Chemical activators of TMPRSS8 have been identified as compounds that can induce a conformational change in the protein, leading to an increase in its proteolytic activity. Benzamidine, for example, can activate TMPRSS8 by binding to its active site, which may trigger a conformational alteration that enhances its enzymatic function. Similarly, Camostat mesylate and Nafamostat can activate the protease by engaging with its active site. This interaction is thought to induce a structural shift that can result in increased activity against certain substrates. Gabexate mesylate can also activate TMPRSS8 by binding to its serine protease domain, potentially causing an allosteric change that augments the enzyme's activity.

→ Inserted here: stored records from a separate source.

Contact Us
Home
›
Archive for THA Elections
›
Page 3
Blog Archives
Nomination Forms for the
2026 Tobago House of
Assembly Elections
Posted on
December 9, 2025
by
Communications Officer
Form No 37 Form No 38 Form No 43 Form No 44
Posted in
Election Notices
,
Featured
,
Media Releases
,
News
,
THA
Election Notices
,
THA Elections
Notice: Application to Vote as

Other chemicals like Aprotinin and the Soybean trypsin inhibitor can activate TMPRSS8 by interacting with its serine protease domain, possibly leading to a conformational adjustment that raises its enzymatic efficiency. The compound 4-(2-Aminoethyl) benzenesulfonyl fluoride hydrochloride, or AEBSF, can also activate TMPRSS8 by inducing a structural change that enhances the protein's protease activity. Additionally, E-64, although primarily a cysteine protease inhibitor, can indirectly activate TMPRSS8 by inhibiting competing proteolytic pathways, thus amplifying the relative activity of TMPRSS8. Leupeptin, another reversible inhibitor of serine and cysteine proteases, can activate TMPRSS8 by binding to its active site, which may lead to an increase in its activity. Pepstatin A, Phosphoramidon, and Chymostatin are also involved in the activation of TMPRSS8 by inhibiting proteases within the same pathway or competing proteases, which can result in a compensatory elevation in the activity of TMPRSS8.